ByJustin Finch ABCNews logo
Wednesday, July 5, 2023
Violent holiday weekend with several shooting scross the nation
Justin Finch has more on the violence across the United States.

WASHINGTON -- There are new, urgent calls from President Joe Biden for tougher gun laws, as cities nationwide from Fort Worth to the nation's capital come to grips after a series of deadly mass shootings surrounding the Fourth of July holiday.

In Washington, DC, police confirmed that multiple people were shot overnight as the president, again presses Congressional Republicans to help develop bipartisan gun solutions amid a recent spike in mass shootings.

From Fort Worth to Baltimore, there is frustration and grief after gunfire ripped through communities and claimed lives.

"This country needs to re-examine its conscience and find out how to get guns out of dangerous people's hands," said Jim Kenny, (D) Mayor of Philadelphia.

In Philadelphia, authorities say a gunman wearing a ski mask and bulletproof vest opened fire, killing five people, and injuring two boys ages 2 and 13.

The gunman surrendered to responding Philadelphia police officers.

In Fort Worth, police are investigating after three people were killed, and eight other hurt in a shooting at a neighborhood festival.

In Wichita, at least seven people suffered gunshot wounds and two others were trampled at a mass shooting at a nightclub.
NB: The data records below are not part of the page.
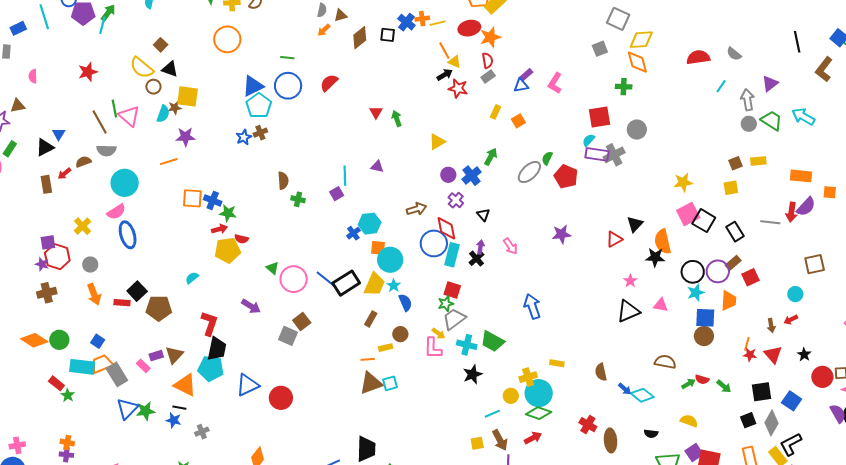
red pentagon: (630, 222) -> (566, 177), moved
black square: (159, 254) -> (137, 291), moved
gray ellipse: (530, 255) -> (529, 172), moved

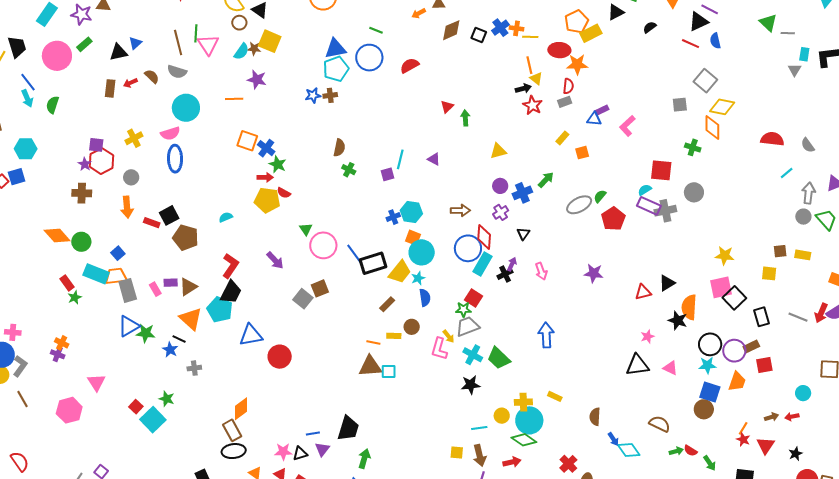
brown semicircle: (83, 162) -> (152, 76), turned 49
brown arrow: (771, 326) -> (771, 417), turned -112

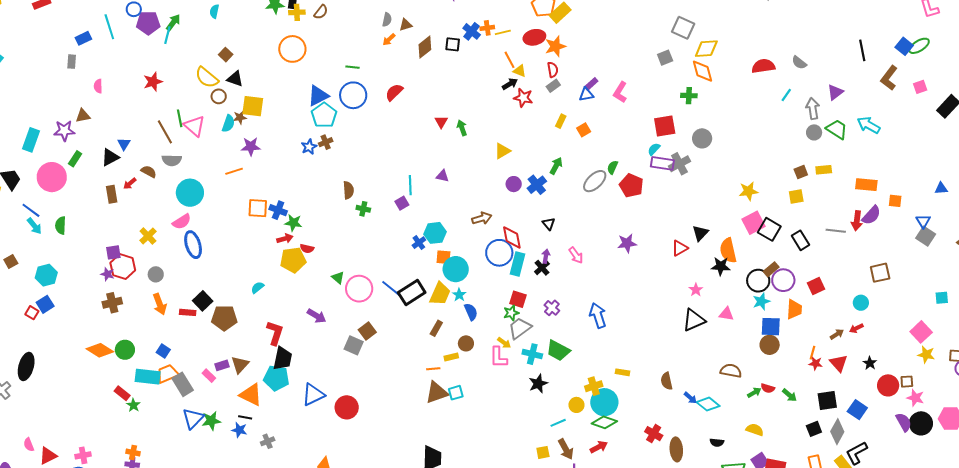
purple cross: (501, 212) -> (552, 308), moved
brown rectangle: (751, 347) -> (771, 269), moved

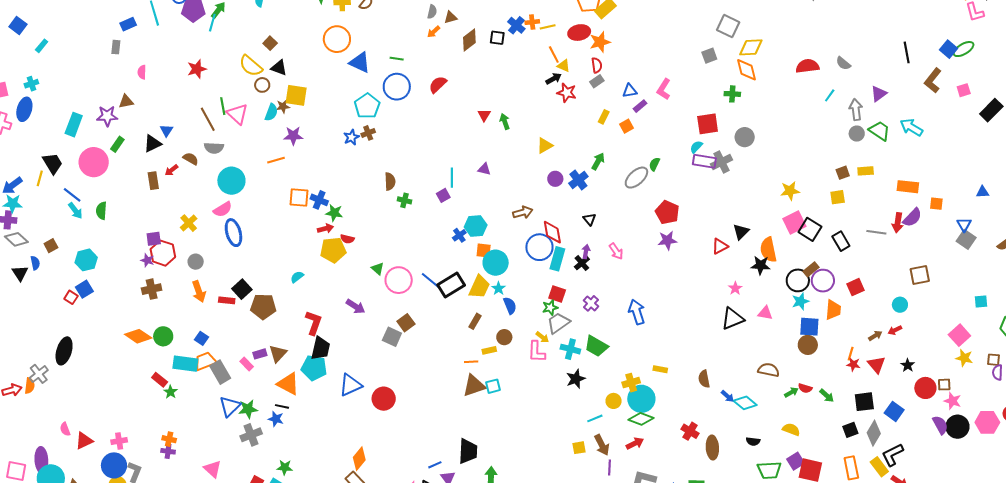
purple rectangle: (591, 84) -> (640, 106), moved
blue triangle: (318, 96) -> (360, 62), moved, turned 50
red pentagon: (631, 186) -> (667, 212), moved
gray cross: (268, 441) -> (251, 435), moved, size x1.5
Investigators also continue a search for answers in Baltimore, where multiple gunman are believed to have open fire at a block party with 28 shot and at least two killed.

Speaking to a group of educators on the Fourth of July, President Biden urged Congressional Republicans to pass gun safety reform to protect the nation's schools and communities.

Last year, congress passed a bi-partisan gun legislation that included $750 million to help states remove firearms from people deemed to be a personal or public danger, and strengthened background checks for gun buyers younger than 21.

The gun violence archive, which tracks U.S. mass shootings involving at least four victims, already counts more than 340 mass shootings. That's more shootings than days so far this year.